La termocamera vede attraverso i muri?

No. Rileva la radiazione proveniente dalla superficie; tubazioni, vuoti, umidità o difetti nascosti diventano ipotizzabili soltanto quando modificano la distribuzione termica superficiale.

La termografia trova sempre un ponte termico?

No. Servono condizioni che producano un contrasto leggibile, geometria nota e confronto tra zone equivalenti. Sole, vento, inerzia e finiture possono mascherare o imitare il difetto.

La termocamera vede l’acqua dentro il muro?

No. Rileva radiazione infrarossa e rappresenta temperature apparenti della superficie; l’umidità può produrre un’anomalia, che deve essere confermata con altre evidenze.

Una macchia blu indica sempre umidità?

No. Il colore dipende dalla palette e dalla scala. Una zona più fredda può essere causata anche da ponte termico, aria, materiale diverso o riflessione.

La termografia funziona anche senza differenza tra interno ed esterno?

Dipende dal fenomeno e dalle condizioni. Senza contrasto termico sufficiente alcune anomalie non emergono; per l’umidità possono contribuire evaporazione e inerzia dopo la bagnatura.

È meglio eseguire il controllo durante o dopo la pioggia?

Il momento va scelto in base all’obiettivo e alla sicurezza. Spesso è utile confrontare una base asciutta con immagini dopo l’evento, registrando tempi e condizioni.

Si può individuare il punto esatto della perdita?

Non sempre. La termografia delimita l’area superficiale anomala, mentre l’acqua può avere percorso giunti e cavità lontano dal punto d’ingresso.

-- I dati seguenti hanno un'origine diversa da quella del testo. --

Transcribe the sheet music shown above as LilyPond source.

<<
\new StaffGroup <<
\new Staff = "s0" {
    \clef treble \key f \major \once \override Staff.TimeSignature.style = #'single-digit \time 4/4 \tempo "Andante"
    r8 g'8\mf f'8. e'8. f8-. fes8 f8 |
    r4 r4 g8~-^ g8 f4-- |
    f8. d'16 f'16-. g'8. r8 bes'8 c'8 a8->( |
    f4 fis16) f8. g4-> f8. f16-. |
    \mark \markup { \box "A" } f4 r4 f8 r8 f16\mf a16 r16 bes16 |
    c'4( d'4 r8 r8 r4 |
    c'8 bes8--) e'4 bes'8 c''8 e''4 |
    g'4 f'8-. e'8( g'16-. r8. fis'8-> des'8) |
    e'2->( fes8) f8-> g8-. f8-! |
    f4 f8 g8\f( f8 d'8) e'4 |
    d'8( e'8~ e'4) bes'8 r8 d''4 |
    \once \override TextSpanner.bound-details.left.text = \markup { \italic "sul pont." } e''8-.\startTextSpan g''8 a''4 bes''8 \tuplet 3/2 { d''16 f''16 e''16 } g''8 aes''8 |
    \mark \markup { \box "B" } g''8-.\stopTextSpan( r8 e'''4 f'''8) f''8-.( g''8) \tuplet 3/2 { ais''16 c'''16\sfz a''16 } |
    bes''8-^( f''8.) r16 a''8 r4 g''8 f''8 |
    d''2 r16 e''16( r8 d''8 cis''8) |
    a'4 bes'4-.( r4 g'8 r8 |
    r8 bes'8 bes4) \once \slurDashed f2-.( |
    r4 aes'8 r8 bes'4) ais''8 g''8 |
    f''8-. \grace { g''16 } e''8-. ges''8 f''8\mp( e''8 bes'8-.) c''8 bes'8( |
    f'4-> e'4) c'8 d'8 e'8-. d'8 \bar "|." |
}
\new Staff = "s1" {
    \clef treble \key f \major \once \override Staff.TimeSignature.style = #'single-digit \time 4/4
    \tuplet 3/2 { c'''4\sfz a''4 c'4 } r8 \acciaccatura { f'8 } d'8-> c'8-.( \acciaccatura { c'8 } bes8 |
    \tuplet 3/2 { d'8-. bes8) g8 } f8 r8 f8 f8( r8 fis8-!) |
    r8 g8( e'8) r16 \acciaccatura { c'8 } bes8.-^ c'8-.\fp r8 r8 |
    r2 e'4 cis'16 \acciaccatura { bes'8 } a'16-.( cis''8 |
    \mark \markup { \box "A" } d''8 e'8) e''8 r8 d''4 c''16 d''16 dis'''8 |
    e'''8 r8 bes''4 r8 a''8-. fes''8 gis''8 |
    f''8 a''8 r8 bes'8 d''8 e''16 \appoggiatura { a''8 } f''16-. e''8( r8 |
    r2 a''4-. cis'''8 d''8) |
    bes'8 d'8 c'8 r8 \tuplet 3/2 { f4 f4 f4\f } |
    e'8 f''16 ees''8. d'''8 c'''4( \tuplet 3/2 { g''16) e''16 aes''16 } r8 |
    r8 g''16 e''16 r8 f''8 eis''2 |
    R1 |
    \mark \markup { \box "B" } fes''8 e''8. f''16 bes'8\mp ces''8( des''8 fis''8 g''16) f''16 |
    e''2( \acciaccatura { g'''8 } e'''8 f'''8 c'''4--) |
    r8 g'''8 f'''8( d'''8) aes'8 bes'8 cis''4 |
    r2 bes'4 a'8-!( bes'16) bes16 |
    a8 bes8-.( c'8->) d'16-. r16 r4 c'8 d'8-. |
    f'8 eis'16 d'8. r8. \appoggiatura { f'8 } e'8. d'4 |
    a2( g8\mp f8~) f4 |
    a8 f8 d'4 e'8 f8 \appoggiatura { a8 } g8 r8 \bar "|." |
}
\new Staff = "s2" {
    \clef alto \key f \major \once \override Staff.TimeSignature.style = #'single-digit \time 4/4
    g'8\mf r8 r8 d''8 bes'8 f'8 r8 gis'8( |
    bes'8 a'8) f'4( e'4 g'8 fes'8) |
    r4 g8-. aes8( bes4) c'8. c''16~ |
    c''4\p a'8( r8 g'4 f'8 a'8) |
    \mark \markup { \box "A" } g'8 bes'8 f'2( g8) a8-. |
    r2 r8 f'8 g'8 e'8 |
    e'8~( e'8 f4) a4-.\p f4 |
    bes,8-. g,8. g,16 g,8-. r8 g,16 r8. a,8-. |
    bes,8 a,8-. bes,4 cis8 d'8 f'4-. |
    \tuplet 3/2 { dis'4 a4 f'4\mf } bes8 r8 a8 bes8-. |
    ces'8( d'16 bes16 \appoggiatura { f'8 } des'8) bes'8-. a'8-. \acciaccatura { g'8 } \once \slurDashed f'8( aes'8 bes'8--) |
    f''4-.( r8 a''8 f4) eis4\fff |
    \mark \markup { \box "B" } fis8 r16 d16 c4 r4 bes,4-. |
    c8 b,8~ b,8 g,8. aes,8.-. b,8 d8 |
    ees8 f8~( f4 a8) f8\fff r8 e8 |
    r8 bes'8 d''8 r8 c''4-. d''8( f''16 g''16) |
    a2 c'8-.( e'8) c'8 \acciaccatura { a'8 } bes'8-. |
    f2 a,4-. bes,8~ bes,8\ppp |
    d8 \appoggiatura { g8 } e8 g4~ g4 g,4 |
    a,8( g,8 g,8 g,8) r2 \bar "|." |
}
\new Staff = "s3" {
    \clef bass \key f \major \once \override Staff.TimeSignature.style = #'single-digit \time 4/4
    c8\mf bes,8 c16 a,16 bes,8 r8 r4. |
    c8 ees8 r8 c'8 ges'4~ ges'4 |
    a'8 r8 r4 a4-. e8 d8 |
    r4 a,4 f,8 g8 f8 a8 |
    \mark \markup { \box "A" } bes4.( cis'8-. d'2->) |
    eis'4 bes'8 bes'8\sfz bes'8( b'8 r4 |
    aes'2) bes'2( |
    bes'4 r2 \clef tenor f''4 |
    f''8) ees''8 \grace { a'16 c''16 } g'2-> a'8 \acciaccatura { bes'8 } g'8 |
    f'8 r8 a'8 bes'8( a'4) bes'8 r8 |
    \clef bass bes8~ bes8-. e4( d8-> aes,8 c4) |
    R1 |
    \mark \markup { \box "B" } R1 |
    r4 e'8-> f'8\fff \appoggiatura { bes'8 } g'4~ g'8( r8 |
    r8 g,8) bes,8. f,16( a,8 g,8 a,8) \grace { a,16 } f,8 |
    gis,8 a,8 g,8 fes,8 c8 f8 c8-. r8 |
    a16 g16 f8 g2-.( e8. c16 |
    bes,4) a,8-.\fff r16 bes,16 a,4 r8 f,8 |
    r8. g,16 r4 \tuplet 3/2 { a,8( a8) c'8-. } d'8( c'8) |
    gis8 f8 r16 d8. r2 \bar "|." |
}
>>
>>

Quale strumento conferma l’umidità?

Non esiste un unico strumento per tutti i materiali. Si usano misure comparative, campioni, sonde o saggi scelti in funzione di supporto, profondità e precisione necessaria.

Termografia e blower door servono alla stessa cosa?

No. Il blower door crea differenze di pressione per misurare e localizzare perdite d’aria; la termografia può rendere visibili le tracce termiche associate.

Una termocamera economica basta per la diagnosi?

Lo strumento è solo una parte del lavoro. Risoluzione, sensibilità, ottica e controllo aiutano, ma condizioni, competenza, protocollo e conferme determinano l’affidabilità.

La prova è completamente non invasiva?

La scansione lo è, ma la diagnosi può richiedere misure a contatto, campioni, endoscopia o aperture localizzate per confermare la causa.

Quanto costa un controllo con termocamera?

Un controllo localizzato può partire indicativamente da 200–450 euro; indagini estese, relazioni, prove d’acqua, blower door e accessi in quota aumentano il costo.

Il rapporto termografico vale come perizia?

Dipende dall’incarico, dalle competenze del professionista e dal contenuto. Una raccolta di immagini non equivale automaticamente a una perizia tecnica sulla causa e sulle responsabilità.